Context-switching
is where work dies.
An AI-native operating system for the work you actually do — tasks, notes, habits, and the agents that carry them out.
§ 01Your agent already reads your code.
Give it your life.
The last two years taught us something strange: a programmer with a good CLI agent can do a week of work before lunch — but only on code. The moment the work touches a task list, a calendar, a relationship, a half-written note from last Tuesday, the agent goes blind. You paste context into chat. You translate. You context-switch.
Qalatra is the fix. A structured database your agent lives inside of — tasks, daily notes, habits, all machine-readable, all yours. No translation. No paste. No switch.
❝Not a task list your agent queries.
A system your agent works inside of.
§ 02Principles
- 01Local-first, always.Your tasks are a SQLite file. Your notes are markdown. If Qalatra disappeared tomorrow your data would still be yours, openable by any tool ever written.
- 02Agents for every mode of work.Some agents plan with you. Some just run. Some suggest — and that's exactly right. Qalatra doesn't dictate how your agents behave; it gives them the context to be useful either way.
- 03Dense and pretty.This is a tool for people who type faster than they click — and who still expect it to look good. Information density and good design aren't in conflict. We want both.
- 04Context lives across days.The most valuable thing your agent can have is continuity. Yesterday's note is today's system prompt.
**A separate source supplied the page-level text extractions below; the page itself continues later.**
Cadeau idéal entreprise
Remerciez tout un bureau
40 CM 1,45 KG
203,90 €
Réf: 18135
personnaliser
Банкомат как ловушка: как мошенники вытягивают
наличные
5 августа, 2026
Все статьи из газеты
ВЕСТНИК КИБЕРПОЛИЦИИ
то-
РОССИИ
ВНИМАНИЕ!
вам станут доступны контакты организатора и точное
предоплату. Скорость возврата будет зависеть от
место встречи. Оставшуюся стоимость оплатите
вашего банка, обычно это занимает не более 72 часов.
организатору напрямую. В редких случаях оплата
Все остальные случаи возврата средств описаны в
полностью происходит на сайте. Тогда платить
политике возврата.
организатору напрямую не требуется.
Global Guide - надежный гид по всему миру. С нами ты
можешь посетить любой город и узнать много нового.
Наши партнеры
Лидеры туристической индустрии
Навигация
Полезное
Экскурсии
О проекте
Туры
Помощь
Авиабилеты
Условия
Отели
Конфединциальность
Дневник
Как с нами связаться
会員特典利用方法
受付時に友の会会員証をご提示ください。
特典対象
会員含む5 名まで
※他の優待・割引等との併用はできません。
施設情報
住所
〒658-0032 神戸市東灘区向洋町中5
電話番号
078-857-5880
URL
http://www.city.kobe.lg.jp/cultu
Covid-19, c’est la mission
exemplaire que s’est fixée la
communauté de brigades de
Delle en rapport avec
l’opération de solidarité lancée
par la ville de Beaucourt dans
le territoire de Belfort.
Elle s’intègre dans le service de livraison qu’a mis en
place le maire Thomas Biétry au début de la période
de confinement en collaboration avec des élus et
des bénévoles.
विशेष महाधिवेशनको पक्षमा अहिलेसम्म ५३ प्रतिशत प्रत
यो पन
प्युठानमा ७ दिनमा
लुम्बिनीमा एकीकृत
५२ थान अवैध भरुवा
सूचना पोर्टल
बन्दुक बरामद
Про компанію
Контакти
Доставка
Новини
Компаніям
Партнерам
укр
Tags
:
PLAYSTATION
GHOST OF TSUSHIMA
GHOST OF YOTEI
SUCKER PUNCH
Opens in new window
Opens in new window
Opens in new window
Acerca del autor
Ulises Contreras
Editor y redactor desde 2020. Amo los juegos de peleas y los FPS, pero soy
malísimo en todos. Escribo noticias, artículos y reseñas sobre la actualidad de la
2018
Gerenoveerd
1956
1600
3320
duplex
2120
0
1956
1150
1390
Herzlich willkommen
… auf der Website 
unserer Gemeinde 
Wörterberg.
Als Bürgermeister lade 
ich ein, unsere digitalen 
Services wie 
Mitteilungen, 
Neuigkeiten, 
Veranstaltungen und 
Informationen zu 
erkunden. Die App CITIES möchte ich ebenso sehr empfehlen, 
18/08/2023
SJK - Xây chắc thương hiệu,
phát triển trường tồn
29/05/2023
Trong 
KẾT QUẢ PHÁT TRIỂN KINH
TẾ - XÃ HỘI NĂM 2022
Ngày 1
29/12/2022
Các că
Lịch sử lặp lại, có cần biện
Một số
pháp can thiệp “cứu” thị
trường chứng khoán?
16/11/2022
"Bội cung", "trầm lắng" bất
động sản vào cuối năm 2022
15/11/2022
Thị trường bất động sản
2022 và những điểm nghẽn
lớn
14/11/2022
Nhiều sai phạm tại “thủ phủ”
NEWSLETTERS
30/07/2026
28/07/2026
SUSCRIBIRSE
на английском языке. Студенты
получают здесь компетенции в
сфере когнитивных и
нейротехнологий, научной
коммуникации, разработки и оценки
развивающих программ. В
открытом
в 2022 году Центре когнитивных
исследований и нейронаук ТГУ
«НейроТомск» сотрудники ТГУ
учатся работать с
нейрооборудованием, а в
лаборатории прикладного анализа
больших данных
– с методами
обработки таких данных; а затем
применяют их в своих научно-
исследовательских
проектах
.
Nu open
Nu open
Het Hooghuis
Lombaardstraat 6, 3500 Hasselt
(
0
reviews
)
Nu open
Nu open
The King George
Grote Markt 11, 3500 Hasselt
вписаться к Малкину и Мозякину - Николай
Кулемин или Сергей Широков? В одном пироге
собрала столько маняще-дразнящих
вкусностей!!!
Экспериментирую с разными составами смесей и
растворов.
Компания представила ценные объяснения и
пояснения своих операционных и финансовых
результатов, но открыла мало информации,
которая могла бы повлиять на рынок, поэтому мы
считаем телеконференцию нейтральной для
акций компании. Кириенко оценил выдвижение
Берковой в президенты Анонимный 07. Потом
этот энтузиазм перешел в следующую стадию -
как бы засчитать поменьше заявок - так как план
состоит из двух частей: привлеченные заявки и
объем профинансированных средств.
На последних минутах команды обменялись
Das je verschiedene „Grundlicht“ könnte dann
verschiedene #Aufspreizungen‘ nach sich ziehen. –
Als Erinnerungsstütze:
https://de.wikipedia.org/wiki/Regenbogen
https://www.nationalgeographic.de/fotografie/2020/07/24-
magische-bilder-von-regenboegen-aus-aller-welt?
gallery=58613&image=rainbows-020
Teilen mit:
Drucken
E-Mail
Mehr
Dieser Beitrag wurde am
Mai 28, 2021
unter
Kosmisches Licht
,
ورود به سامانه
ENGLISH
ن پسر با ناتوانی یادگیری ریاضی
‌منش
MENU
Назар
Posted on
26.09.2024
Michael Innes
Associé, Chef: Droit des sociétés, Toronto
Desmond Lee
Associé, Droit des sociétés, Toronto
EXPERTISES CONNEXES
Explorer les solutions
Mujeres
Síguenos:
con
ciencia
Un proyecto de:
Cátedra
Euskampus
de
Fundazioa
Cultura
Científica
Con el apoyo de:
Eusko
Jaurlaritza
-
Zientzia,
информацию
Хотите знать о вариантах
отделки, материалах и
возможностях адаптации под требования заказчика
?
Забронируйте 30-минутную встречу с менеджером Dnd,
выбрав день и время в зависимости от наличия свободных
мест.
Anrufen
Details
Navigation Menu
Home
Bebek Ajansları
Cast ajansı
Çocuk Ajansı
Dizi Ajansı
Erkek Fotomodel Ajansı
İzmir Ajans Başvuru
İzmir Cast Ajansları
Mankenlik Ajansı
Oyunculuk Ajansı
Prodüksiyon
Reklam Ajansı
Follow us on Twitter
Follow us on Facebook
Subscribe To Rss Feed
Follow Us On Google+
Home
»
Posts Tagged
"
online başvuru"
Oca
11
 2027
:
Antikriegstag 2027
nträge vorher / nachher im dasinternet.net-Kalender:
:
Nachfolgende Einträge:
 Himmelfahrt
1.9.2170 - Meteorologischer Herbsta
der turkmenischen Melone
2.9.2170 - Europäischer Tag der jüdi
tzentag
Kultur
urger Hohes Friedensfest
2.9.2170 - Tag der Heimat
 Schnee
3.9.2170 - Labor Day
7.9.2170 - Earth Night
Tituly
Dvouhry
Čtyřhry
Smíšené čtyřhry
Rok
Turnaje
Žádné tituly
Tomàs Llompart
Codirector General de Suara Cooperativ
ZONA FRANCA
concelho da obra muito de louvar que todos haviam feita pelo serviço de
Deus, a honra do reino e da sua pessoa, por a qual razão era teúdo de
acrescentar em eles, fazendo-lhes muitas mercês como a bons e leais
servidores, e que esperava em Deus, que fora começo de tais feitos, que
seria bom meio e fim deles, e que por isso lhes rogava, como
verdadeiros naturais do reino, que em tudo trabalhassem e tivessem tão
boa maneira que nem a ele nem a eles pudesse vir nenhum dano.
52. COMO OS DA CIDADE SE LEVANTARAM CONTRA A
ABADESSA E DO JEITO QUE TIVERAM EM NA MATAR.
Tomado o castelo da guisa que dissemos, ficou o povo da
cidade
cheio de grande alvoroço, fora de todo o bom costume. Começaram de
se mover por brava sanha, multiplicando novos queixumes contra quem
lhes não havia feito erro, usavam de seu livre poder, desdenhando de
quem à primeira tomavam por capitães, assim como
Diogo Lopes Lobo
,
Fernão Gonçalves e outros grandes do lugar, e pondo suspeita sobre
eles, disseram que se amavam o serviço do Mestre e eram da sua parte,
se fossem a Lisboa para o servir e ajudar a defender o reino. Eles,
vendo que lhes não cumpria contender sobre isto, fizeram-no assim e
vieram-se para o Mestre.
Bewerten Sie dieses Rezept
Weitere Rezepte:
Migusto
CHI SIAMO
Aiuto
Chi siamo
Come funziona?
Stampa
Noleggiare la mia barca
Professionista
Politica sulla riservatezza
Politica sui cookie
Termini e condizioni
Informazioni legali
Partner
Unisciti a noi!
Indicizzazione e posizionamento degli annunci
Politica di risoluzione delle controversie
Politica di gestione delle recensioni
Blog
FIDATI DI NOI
Last week's retro is next week's plan.
- 05Open, forever.MIT. Public roadmap. Every commit in public. If we break our own rules, fork us.
§ 03Why Qalatra?
Qalatra might be a word an AI made up.
We asked for a name and got back a beautiful backstory: a word from a Spanish-Arabic dialect meaning the collection of all knowledge — a repository of everything known. One reference online. Unvalidatable. Almost certainly a hallucination.
We kept it anyway. Not the etymology — the idea. The place where everything you know lives in a form your agent can actually use. Tasks, notes, habits, context, history. Whether the word is real or not, that's what we're building.
It felt like a fitting start for a tool built on the premise that AI will give you remarkable things — and you should think carefully about which ones to trust.